Biological systems are information systems resisting entropy, retaining structure against randomness. This extends beyond biology: mountains, planets, asteroids have all been subject to selection pressures (not Darwinian, but external), and their long-term stability means their information is “kind of stable and meaningful.”

He connects this to AlphaFold: out of the nearly infinite possible protein structures, only certain ones are stable. Understanding that “information topology” is how you find the needle in the haystack. This is how he believes AI will eventually help discover new drugs, materials, and room-temperature superconductors.

The Alpha Zero Moment

The interview closes with the most provocative question: what happens when LLMs reach mastery of human knowledge, the way AlphaGo mastered human Go knowledge, and then you “let it loose” like Alpha Zero?

Hassabis: “That’s what to me would be the AGI moment.” The system would discover room-temperature superconductors that are possible within the laws of physics but we haven’t found, new energy sources, optimal batteries. First it reaches human-level knowledge, then techniques (which “maybe it will have to help invent”) allow it to explore uncharted territory, just as Alpha Zero did for Go.

AlphaFold was the proof of concept: viewed as a “root node problem,” it has now been used by 3 million researchers worldwide. Hassabis predicts “almost every single drug discovered from now on will probably have used AlphaFold at some point.”

Some Thoughts

  • Hassabis’s AGI definition is the most demanding in the industry. By requiring all human cognitive capabilities including creativity and physical intelligence, he sets a bar that makes 5-10 years feel ambitious rather than conservative.
  • The continual learning gap is underappreciated.
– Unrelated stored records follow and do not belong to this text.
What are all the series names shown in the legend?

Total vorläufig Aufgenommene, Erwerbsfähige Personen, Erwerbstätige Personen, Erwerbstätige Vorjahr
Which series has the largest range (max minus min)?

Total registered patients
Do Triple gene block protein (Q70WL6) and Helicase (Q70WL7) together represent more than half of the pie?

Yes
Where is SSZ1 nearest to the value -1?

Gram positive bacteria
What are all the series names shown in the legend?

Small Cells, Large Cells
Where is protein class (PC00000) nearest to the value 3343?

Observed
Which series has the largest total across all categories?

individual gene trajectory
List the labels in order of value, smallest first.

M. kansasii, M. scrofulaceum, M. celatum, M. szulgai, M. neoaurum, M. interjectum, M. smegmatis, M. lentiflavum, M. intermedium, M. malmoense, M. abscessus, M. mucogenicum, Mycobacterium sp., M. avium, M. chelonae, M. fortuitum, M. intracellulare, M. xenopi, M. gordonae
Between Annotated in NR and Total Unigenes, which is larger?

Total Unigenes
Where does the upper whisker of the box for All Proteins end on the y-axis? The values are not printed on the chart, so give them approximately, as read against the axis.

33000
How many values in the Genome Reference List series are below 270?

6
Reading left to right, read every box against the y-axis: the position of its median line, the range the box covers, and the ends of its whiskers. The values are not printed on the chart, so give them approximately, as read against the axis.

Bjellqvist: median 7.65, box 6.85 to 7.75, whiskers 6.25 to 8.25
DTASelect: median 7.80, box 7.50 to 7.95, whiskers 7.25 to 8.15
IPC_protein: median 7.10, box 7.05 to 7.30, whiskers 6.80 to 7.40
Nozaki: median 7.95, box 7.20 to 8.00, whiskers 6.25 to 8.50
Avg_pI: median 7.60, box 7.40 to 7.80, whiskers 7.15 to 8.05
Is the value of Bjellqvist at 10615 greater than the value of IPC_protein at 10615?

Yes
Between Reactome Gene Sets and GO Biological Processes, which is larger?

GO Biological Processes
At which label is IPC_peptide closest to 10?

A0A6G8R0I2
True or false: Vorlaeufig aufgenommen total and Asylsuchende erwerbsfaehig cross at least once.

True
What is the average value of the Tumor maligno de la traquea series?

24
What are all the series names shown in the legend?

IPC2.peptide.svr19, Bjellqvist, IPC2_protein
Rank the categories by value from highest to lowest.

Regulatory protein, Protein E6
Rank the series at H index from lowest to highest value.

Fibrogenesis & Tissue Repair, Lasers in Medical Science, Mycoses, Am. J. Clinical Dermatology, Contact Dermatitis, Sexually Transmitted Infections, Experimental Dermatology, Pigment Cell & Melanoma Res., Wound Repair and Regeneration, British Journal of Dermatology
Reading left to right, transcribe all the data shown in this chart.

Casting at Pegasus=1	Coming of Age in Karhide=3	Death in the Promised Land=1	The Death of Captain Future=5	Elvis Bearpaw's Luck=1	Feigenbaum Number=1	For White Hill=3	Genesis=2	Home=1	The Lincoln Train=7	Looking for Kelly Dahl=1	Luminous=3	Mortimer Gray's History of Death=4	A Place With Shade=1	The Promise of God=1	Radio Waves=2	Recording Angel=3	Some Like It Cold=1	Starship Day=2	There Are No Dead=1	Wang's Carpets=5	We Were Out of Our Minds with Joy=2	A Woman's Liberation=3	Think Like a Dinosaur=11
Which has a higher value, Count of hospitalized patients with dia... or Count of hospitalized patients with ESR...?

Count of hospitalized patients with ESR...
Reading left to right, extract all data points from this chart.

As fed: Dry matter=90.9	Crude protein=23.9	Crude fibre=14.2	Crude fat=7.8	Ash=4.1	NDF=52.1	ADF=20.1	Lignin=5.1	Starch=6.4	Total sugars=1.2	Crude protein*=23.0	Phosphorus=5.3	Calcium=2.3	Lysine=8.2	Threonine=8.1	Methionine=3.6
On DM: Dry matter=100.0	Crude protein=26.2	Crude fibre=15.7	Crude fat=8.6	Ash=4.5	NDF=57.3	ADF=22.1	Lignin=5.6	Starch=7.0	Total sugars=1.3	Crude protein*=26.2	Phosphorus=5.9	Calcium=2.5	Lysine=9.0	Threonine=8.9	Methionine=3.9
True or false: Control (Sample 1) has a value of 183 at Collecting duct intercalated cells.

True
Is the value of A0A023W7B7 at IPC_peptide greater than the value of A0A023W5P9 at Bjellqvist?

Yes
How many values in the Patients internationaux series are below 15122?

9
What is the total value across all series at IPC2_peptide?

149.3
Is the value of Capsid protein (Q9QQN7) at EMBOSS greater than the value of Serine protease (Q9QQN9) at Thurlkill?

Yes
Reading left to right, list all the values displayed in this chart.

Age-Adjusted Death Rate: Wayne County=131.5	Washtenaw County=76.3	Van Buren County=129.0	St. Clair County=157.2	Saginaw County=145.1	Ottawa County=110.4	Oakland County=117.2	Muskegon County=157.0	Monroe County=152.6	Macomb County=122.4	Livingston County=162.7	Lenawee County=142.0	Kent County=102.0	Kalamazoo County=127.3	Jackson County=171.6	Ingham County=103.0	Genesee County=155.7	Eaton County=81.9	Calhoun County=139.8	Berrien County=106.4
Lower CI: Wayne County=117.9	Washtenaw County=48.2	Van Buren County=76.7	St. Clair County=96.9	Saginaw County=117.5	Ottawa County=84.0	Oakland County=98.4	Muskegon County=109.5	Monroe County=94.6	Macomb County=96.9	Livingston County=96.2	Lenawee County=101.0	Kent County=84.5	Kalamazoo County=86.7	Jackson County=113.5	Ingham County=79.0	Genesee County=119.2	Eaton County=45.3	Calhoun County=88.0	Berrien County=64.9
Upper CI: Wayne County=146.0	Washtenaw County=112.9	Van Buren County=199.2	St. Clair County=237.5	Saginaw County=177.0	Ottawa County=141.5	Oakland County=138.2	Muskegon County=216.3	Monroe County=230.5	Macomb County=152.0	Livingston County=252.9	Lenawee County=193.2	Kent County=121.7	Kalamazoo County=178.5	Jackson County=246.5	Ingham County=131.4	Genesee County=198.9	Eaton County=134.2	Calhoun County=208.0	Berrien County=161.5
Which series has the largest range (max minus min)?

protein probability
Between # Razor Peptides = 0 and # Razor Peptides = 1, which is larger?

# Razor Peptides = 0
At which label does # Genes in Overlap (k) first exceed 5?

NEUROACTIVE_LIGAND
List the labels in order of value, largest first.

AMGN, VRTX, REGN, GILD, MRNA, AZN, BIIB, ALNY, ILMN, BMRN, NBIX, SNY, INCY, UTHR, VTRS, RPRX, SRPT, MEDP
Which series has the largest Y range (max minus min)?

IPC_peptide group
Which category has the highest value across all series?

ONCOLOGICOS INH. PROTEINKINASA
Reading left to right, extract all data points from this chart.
Every other AI leader talks about scaling and reasoning. Hassabis is the one pointing out that a system that forgets everything between sessions is fundamentally not intelligent, no matter how well it reasons.
  • The ads answer reveals a strategic tension at Google. The company’s core business is advertising, but the CEO of its most important AI division is essentially arguing that ads are incompatible with the trust needed for a personal AI assistant.
  • The Go analogy is more hopeful than it first appears. If the best human Go player ever emerged because of AlphaGo, that’s a genuine argument for AI making humans better rather than obsolete.
  • His information-as-fundamental-unit theory connects his scientific worldview directly to DeepMind’s research strategy: find the information topology, and intractable problems become tractable. AlphaFold was the proof of concept; everything else follows.